Hanafy claims that his hot hair treatment allows his clients’ hair to stay straight longer than with traditional methods. He also says that the fire helps preserve color, prevents split ends and destroys removes dandruff.

The Cairo hairstylist also says he had a hard time persuading his clients to let him light up their ’do when he first tried the technique.

“How can I tell them that I will set their hair on fire and convince them that it won’t harm them at all ― that on the contrary it would improve it?” Hanafy says in the video, according to a translation from CGTN Africa.

Hanafy says his technique works best on clients with thick hair because it is better at taking the heat.

Hanafy modeled his technique after that of Shafqat Rajput, a barber in Bahawalpur, Pakistan, whose videos went viral earlier this year.

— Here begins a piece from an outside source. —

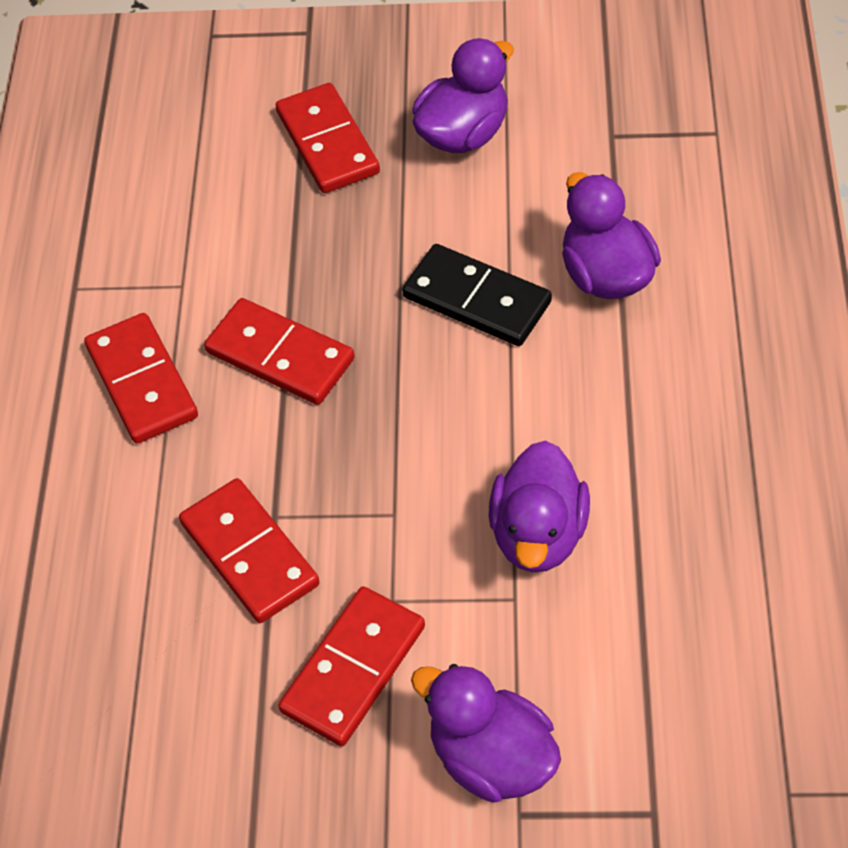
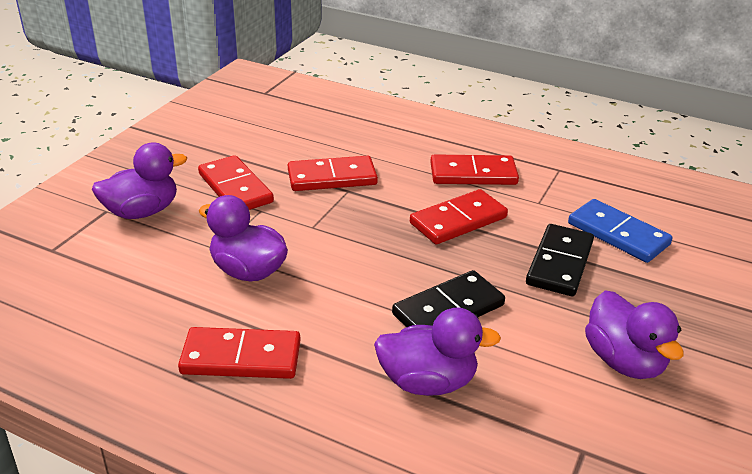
camera: 110 degrees right, 20 degrees down
(217, 188) = (618, 234): none -> blue domino
(317, 226) = (560, 263): none -> black domino
(328, 142) = (643, 291): red domino -> red domino (241, 357)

However, Rajput’s technique appears to be slightly different than Hanafy’s. According to a video shared by HuffPost India, Rajput appears to use a simple lighter.

Hanafy appears to use a torch that has a stronger and continuous flame.

Watch Rajput light his clients’ hair below.

This hot trend is similar to the technique of stylist Ramadan Odwan, whose salon has become popular in the city of Rafah on the southern Gaza Strip.

Odwan, owner of First Look salon, told the Middle Eastern news site Al-Monitor that he used a protective cream and claimed that the heat from the fire barely touched the hair. Odwan said in February that barbers in Gaza have used fire to remove ear hair since 1990.

Hanafy may have just started torching his clients into a stylish new look, but it seems like he’s already a pro.

He recently told CGTN Africa, “Thankfully, work has been going smoothly since I began.”